P. falciparum DNA and MVA encoding ME-TRAP
Vaccine Information
  • Vaccine Name: P. falciparum DNA and MVA encoding ME-TRAP
  • Target Pathogen: Plasmodium spp.
  • Target Disease: Malaria
  • Vaccine Ontology ID: VO_0000747
  • Type: DNA vaccine
  • Host Species for Licensed Use: Human
  • Host Species as Laboratory Animal Model: human
  • Antigen: Multiple epitope-thrombospondin-related adhesion protein (ME-TRAP)
  • TRAP from P. falciparum gene engineering:
    • Type: Epitope construction used for delivery vector
    • Description: Multiple epitopes from the thrombospondin-related adhesion protein were prepared. The ME-TRAP were then introduced into three delivery vectors: DNA and modified vaccinia virus Ankara (MVA) (Dunachie et al., 2006).
    • Detailed Gene Information: Click Here.
  • DNA vaccine plasmid:
    • DNA vaccine plasmid name:
    • DNA vaccine plasmid VO ID: VO_0000314
  • Preparation: DNA and modified vaccinia virus Ankara (MVA) prime-boost regimes were assessed by using either thrombospondin-related adhesion protein (TRAP) with a multiple-epitope string ME (ME-TRAP) (Dunachie et al., 2006).
  • Description: The T-cell responses induced by this prime-boost regime , in animals and humans, are substantially greater than the sum of the responses induced by DNA or MVA vaccines used alone, leading to the term introduced here of "synergistic" prime-boost immunisation.
Host Response

Human Response

  • Vaccination Protocol: Sixteen healthy subjects who never had malaria (malaria-naive subjects) received two priming vaccinations with DNA, followed by one boosting immunization with MVA, with ME-TRAP (Dunachie et al., 2006).

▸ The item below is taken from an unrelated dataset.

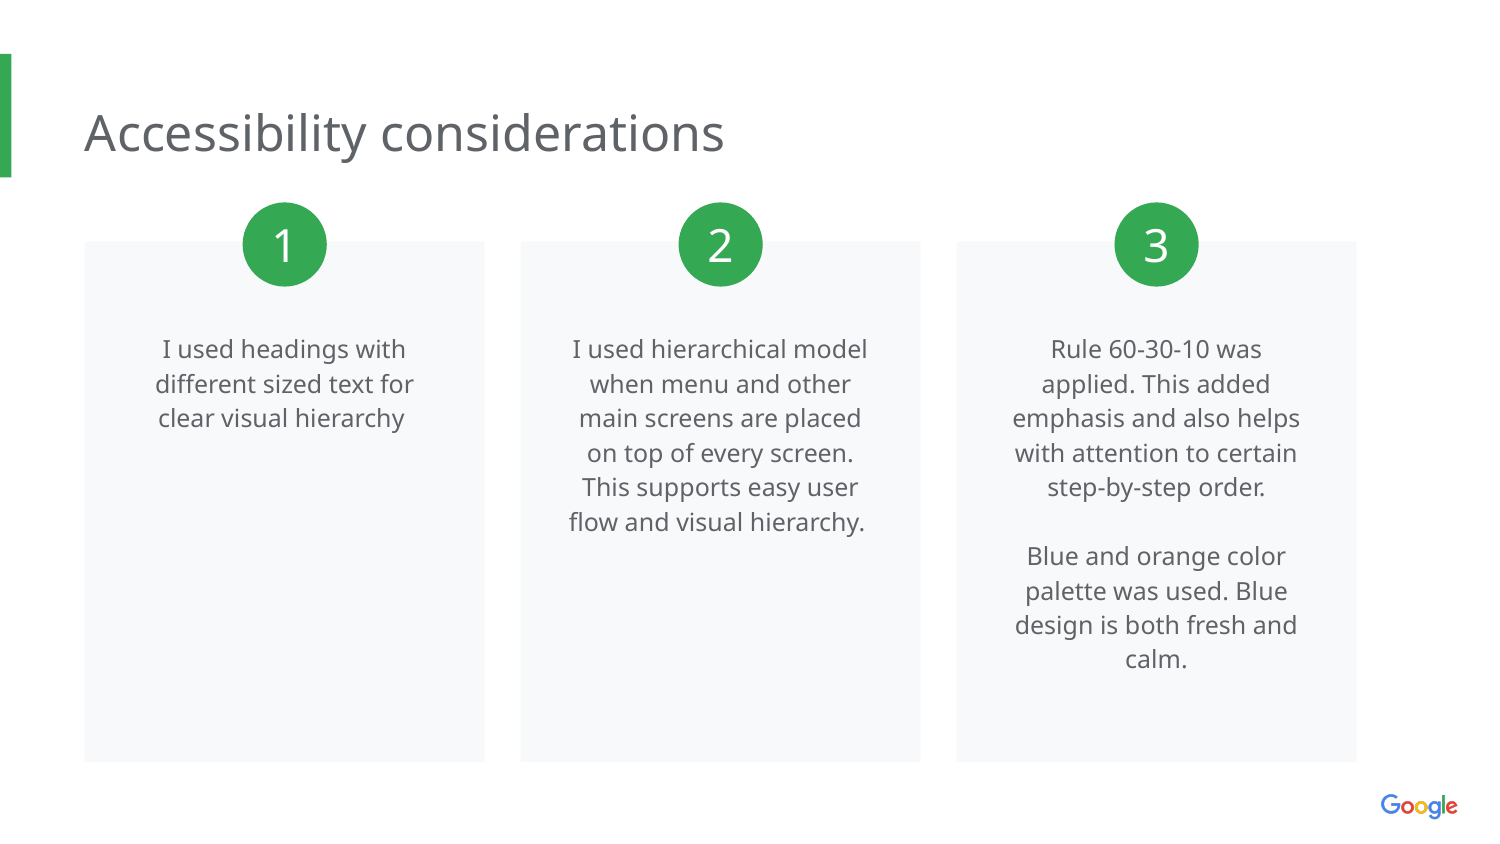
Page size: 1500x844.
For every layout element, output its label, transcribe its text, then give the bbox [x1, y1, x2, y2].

  • Immune Response: The vaccines were well tolerated and immunogenic, with the DDM-ME TRAP regimen producing strong ex vivo IFN-gamma ELISPOT responses
  • Challenge Protocol: Two weeks after the final vaccination, the subjects underwent P. falciparum sporozoite challenge, with six unvaccinated controls.

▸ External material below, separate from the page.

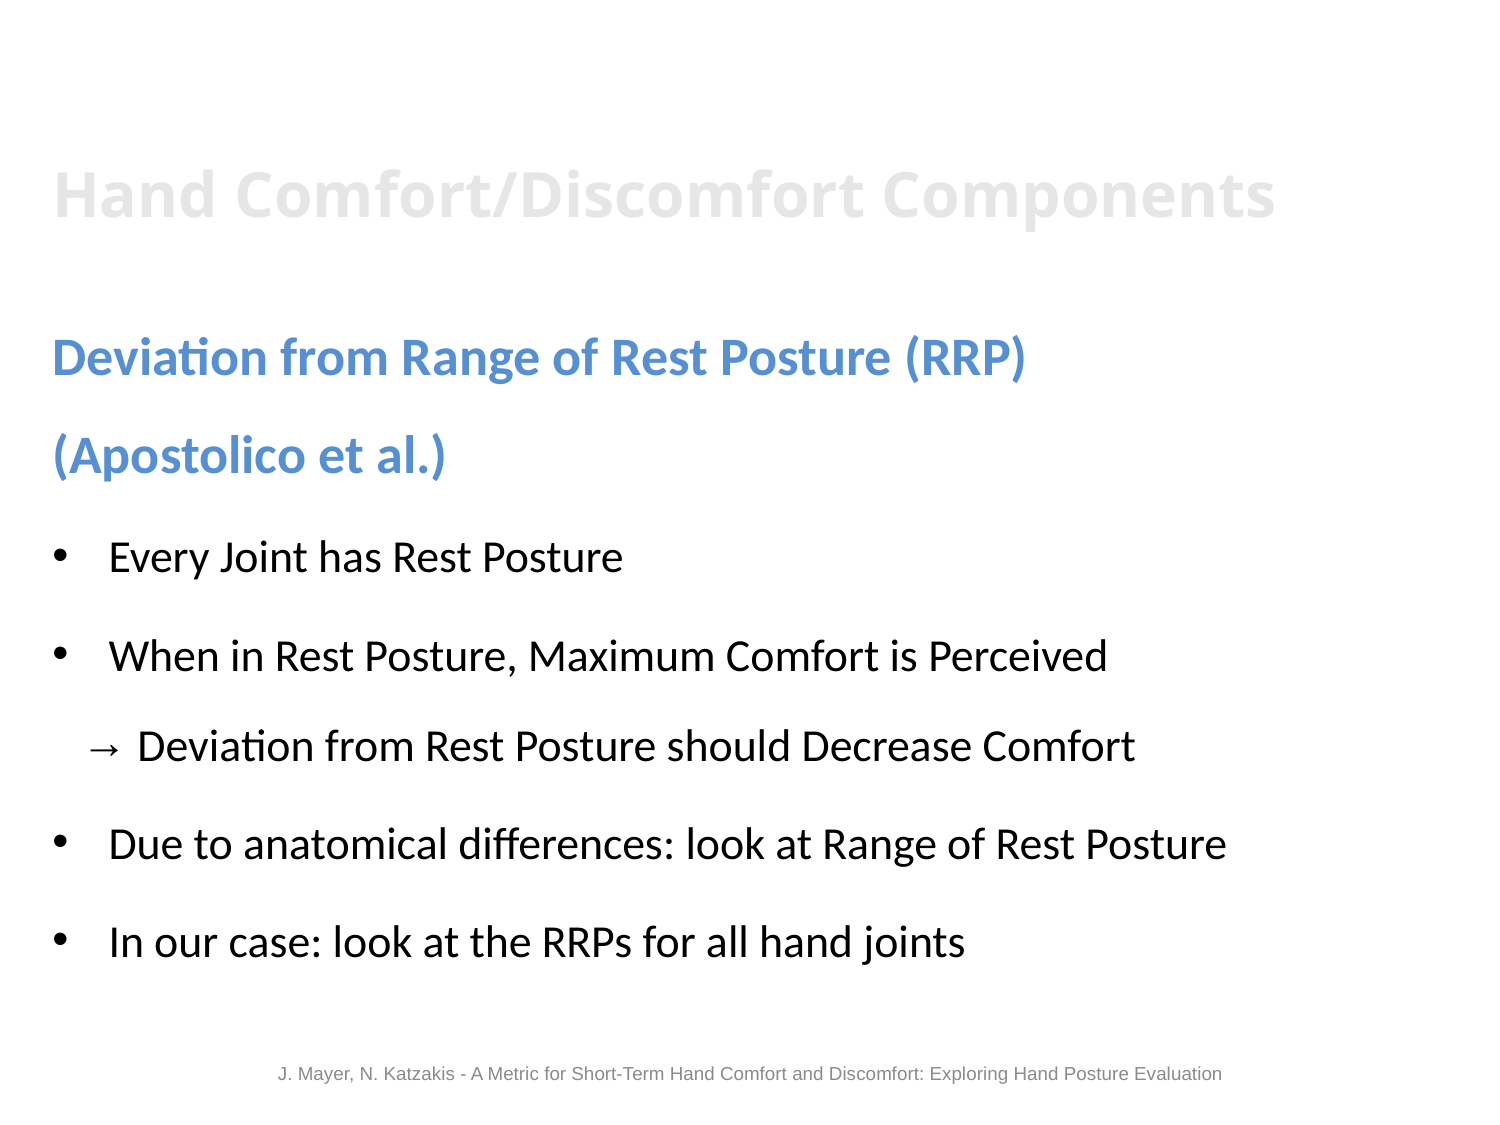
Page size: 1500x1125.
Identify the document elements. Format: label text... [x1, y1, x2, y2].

title Hand Comfort/Discomfort Components [52, 162, 1449, 231]
list Deviation from Range of Rest Posture (RRP) (Apostolico et al.) Every Joint has Rest Posture When in Rest Posture, Maximum Comfort is Perceived Deviation from Rest Posture should Decrease Comfort Due to anatomical differences: look at Range of Rest Posture In our case: look at the RRPs for all hand joints [52, 288, 1240, 1061]
footer J. Mayer, N. Katzakis - A Metric for Short-Term Hand Comfort and Discomfort: Exploring Hand Posture Evaluation [225, 1042, 1275, 1103]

  • Efficacy: One of eight subjects receiving the DDM-ME TRAP regimen was completely protected against malaria challenge, with this group as a whole showing significant delay to parasitemia compared to controls (P = 0.045). The peak ex vivo IFN-gamma ELISPOT response in this group correlated strongly with the number of days to parasitemia (P = 0.033). Therefore, prime-boost vaccination with DNA and MVA encoding ME-TRAP resulted in partial protection against P. falciparum sporozoite challenge in the present study (Dunachie et al., 2006).
References
Dunachie et al., 2006: Dunachie SJ, Walther M, Epstein JE, Keating S, Berthoud T, Andrews L, Andersen RF, Bejon P, Goonetilleke N, Poulton I, Webster DP, Butcher G, Watkins K, Sinden RE, Levine GL, Richie TL, Schneider J, Kaslow D, Gilbert SC, Carucci DJ, Hill AV. A DNA prime-modified vaccinia virus ankara boost vaccine encoding thrombospondin-related adhesion protein but not circumsporozoite protein partially protects healthy malaria-naive adults against Plasmodium falciparum sporozoite challenge. Infection and immunity. 2006; 74(10); 5933-5942. [PubMed: 16988273].